Mimétisme institutionnel : nom et logo entretiennent la pensée communautaire ainsi qu’un bulletin : Zip.

Rites de communication : fêtes, conférences, évènements, réunions de présentation des activités avivent le sentiment d’appartenance.

DES REGLES

Noisebridge est un ensemble humain structuré par des règles. Les membres élisent tous les ans un bureau de 5 membres, mais il n’en reste pas moins que Noisebridge s’inscrit dans une tradition anarchiste. L’unique règle de fonction revendiquée est « Be excellent to each other »

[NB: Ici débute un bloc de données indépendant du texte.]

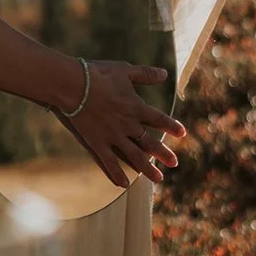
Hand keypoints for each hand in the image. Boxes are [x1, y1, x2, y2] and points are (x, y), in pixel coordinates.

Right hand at [52, 60, 185, 188]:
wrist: (73, 85)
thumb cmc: (98, 74)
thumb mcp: (125, 70)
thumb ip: (145, 74)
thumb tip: (165, 74)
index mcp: (136, 107)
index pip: (159, 119)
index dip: (171, 126)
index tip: (182, 133)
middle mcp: (128, 125)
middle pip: (149, 142)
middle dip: (163, 153)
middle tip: (175, 163)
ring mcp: (112, 136)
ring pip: (134, 156)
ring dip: (147, 169)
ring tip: (159, 179)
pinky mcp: (96, 143)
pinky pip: (109, 162)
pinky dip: (117, 174)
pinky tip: (124, 185)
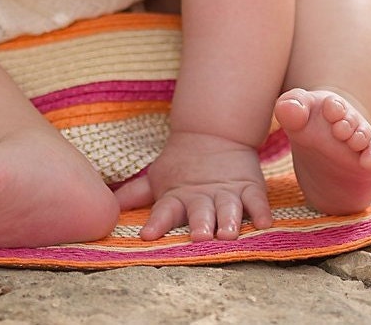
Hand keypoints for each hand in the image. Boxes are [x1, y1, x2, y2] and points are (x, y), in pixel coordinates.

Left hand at [114, 131, 272, 240]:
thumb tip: (105, 205)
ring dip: (229, 221)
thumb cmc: (180, 165)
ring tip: (228, 233)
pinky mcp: (249, 187)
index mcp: (177, 196)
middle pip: (200, 212)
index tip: (147, 235)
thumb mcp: (156, 179)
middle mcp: (202, 197)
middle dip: (199, 225)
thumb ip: (134, 194)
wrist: (213, 134)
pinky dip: (261, 211)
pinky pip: (257, 201)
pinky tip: (264, 223)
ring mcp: (227, 192)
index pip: (164, 211)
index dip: (156, 223)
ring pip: (229, 208)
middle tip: (198, 236)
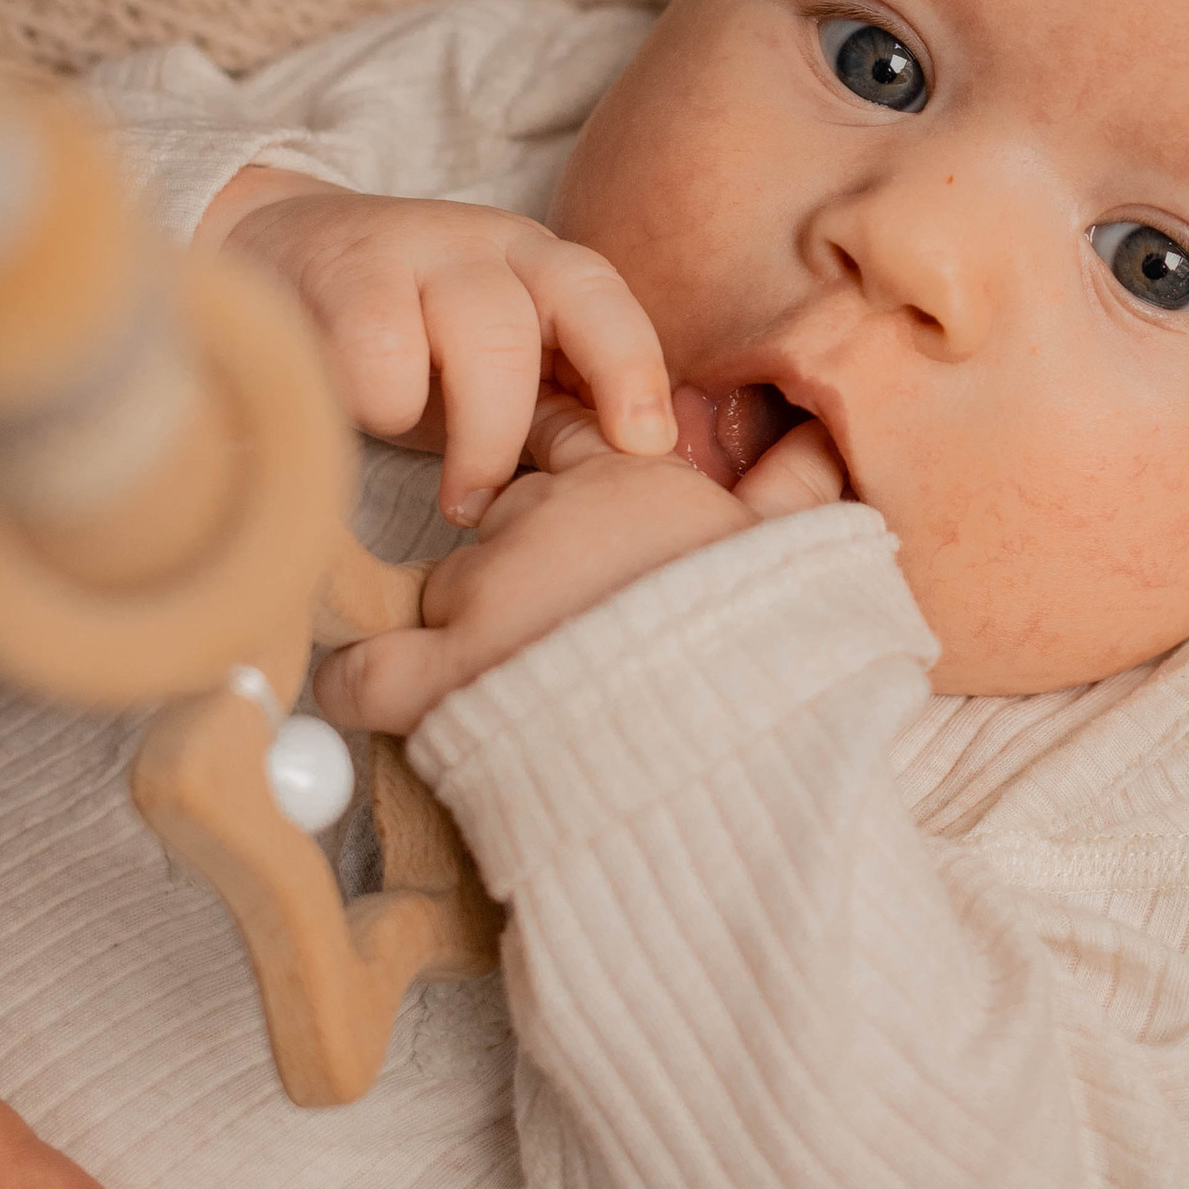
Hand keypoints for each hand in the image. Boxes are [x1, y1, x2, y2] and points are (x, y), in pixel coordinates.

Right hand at [212, 176, 674, 524]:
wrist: (279, 261)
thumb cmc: (414, 345)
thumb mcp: (500, 373)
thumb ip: (562, 410)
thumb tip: (640, 480)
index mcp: (541, 266)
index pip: (604, 301)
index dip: (632, 370)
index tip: (644, 446)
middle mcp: (484, 244)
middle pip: (524, 330)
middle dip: (513, 431)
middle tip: (495, 504)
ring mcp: (411, 250)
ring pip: (467, 340)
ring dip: (466, 437)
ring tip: (453, 496)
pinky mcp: (339, 274)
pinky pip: (379, 358)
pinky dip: (376, 408)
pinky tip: (362, 418)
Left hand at [315, 394, 843, 732]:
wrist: (740, 752)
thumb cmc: (779, 654)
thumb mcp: (800, 554)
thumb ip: (795, 491)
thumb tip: (825, 436)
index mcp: (629, 484)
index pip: (565, 440)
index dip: (559, 480)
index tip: (565, 514)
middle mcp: (546, 521)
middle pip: (497, 522)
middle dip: (516, 571)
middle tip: (560, 636)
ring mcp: (489, 597)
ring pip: (443, 593)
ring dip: (465, 636)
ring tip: (511, 694)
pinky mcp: (447, 680)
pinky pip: (367, 674)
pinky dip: (362, 688)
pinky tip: (374, 700)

Un héritage anarchiste : le consensus (par opposition au vote) est un héritage à la fois de la contre-culture californienne des années 60 et de la tradition libertaire allemande des années 70. Devenir membre implique un double parrainage et un rite de passage, et une cotisation.

Se réunir, se présenter : chaque mardi soir à 20h la communauté a rendez-vous avec elle-même. La rencontre est ouverte à qui veut assister : membre, habitué, visiteur de passage, simple curieux. Un secrétaire de séance est désigné, qui prend les notes, ainsi qu’un président qui présente toujours Noisebridge , ses objectifs et son mode de fonctionnement et rappelle les règles. Puis chacun se présente à tour de rôle et explique ce qu’il fait. Après cela, la réunion se déroule selon un ordre du jour immuable.

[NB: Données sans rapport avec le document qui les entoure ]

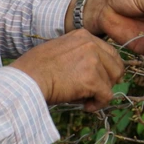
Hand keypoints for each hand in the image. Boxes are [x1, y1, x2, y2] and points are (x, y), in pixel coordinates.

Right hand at [10, 29, 124, 110]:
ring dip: (99, 93)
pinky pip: (107, 96)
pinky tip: (86, 106)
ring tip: (82, 98)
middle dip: (107, 81)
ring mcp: (93, 61)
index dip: (106, 70)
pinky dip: (98, 104)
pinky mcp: (92, 79)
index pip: (109, 53)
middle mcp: (91, 44)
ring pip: (111, 82)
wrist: (26, 80)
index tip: (95, 80)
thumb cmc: (35, 69)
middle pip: (116, 67)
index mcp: (84, 36)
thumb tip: (94, 70)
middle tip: (91, 91)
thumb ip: (79, 54)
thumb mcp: (59, 50)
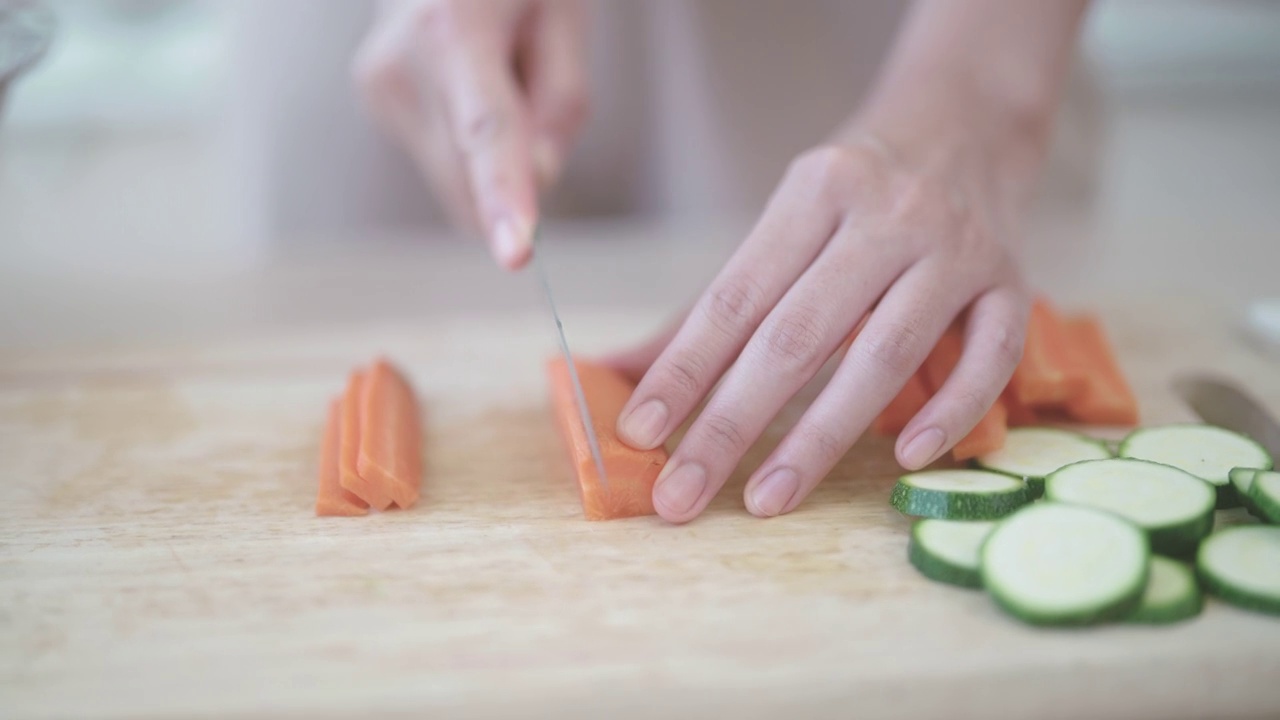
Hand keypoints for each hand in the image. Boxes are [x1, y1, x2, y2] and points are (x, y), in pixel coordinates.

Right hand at [352, 0, 588, 269]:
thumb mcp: (566, 16)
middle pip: (472, 176)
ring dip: (491, 158)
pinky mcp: (375, 100)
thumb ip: (562, 104)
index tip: (517, 255)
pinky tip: (467, 83)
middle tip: (533, 93)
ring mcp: (380, 86)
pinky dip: (468, 145)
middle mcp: (403, 64)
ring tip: (495, 72)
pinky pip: (443, 162)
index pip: (487, 132)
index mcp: (454, 29)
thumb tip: (539, 183)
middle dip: (516, 175)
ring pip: (457, 181)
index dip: (504, 197)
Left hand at [602, 127, 1034, 523]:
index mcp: (814, 192)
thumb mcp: (784, 221)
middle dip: (731, 424)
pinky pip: (990, 354)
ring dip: (821, 436)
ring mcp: (956, 249)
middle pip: (798, 335)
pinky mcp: (1013, 281)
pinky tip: (906, 458)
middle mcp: (886, 216)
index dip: (684, 369)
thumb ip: (712, 306)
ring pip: (885, 353)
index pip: (736, 296)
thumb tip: (616, 372)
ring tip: (766, 499)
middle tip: (681, 497)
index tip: (640, 434)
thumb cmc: (857, 190)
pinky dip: (952, 409)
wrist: (968, 122)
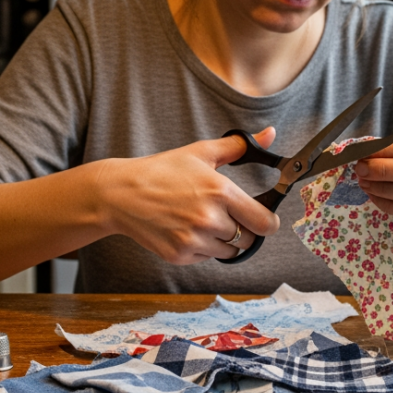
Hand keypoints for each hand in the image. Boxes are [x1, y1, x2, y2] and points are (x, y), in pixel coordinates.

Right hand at [97, 128, 281, 263]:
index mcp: (220, 191)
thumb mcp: (200, 153)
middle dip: (244, 230)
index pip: (264, 222)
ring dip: (223, 240)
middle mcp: (209, 218)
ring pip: (228, 251)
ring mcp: (194, 240)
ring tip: (203, 221)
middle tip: (227, 217)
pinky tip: (186, 229)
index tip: (264, 219)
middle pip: (248, 240)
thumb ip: (238, 146)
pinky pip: (206, 258)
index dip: (268, 223)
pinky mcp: (180, 255)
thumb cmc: (162, 171)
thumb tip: (270, 134)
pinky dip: (203, 248)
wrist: (122, 194)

Vertus, paradoxes et contradictions de la régulation anarchiste : le consensus est la règle pour le recrutement de nouveaux membres et les décisions importantes. L’avantage est d’éviter que des majorités ne se jouent des minorités, mais la contrepartie est coûteuse : le temps passé en réunion peut s’éterniser. Mais ce principe n’a jamais été remis en question.
Cela se gère grâce à des techniques d’animation, au rôle du modérateur, à la pratique du tour de table et à la distribution de la parole. D’autres avantages : une fois une décision prononcée par consensus, on ne revient jamais en arrière, et le consensus est facteur de lien social.

Mais cela n’évite pas les tensions. Trois paradoxes émergent :

  • L’absence de corrélation entre le temps à discuter et l’importance de la question
  • L’articulation entre responsabilité individuelle et régulation collective : une décision prise par consensus impose à chacun d’en être le garant, ce qui ne va pas toujours de soi
  • La do-ocratie ou le pouvoir accordé à ceux qui mettent leurs idées en actes : comment concilier le principe de consensus et cette incitation à faire selon son bon vouloir ?

Fin 2011 – début 2012 un petit groupe de sans-abri fréquente régulièrement les lieux, ce qui gêne certains hackers. La communauté s’équipe rapidement de règles nouvelles :

  1. L’espace n’est pas ouvert à n’importe qui
  2. Il est interdit de dormir à Noisebridge
  3. L’usage de la cuisine est limité à de véritables pratiques de hacking alimentaire

Les sans-abri cessent de fréquenter Noisebridge, mais l’épisode met en évidence la tension structurelle qui oppose les « purs » informaticiens d’un côté, les militants politiques de l’autre.

Un incident révélateur se produit lorsque la police est appelée pour expulser une personne qui ne veut pas quitter les lieux. Il faudra des rencontres hebdomadaires pour gérer le conflit.

Les limites du bazar do-ocratique : l’idée directrice est que le pouvoir appartient à ceux qui font, mais non à une autorité centralisée, mais cela ne suffit pas : sans règles il n’est pas de vie collective

Plusieurs autres traits caractérisent la gestion par le consensus à Noisebridge :

  • L’énervement n’est jamais de mise
  • L’existence de règles multiples
  • Aussi soudé soit-il, le groupe ne peut résoudre à lui seul tous les conflits : il existe ainsi des hiérarchies internes pour la médiation (le recours aux anciens)

D’autres hackerspaces n’ont pas le même fonctionnement :  ils sont plus près d’un modèle classique.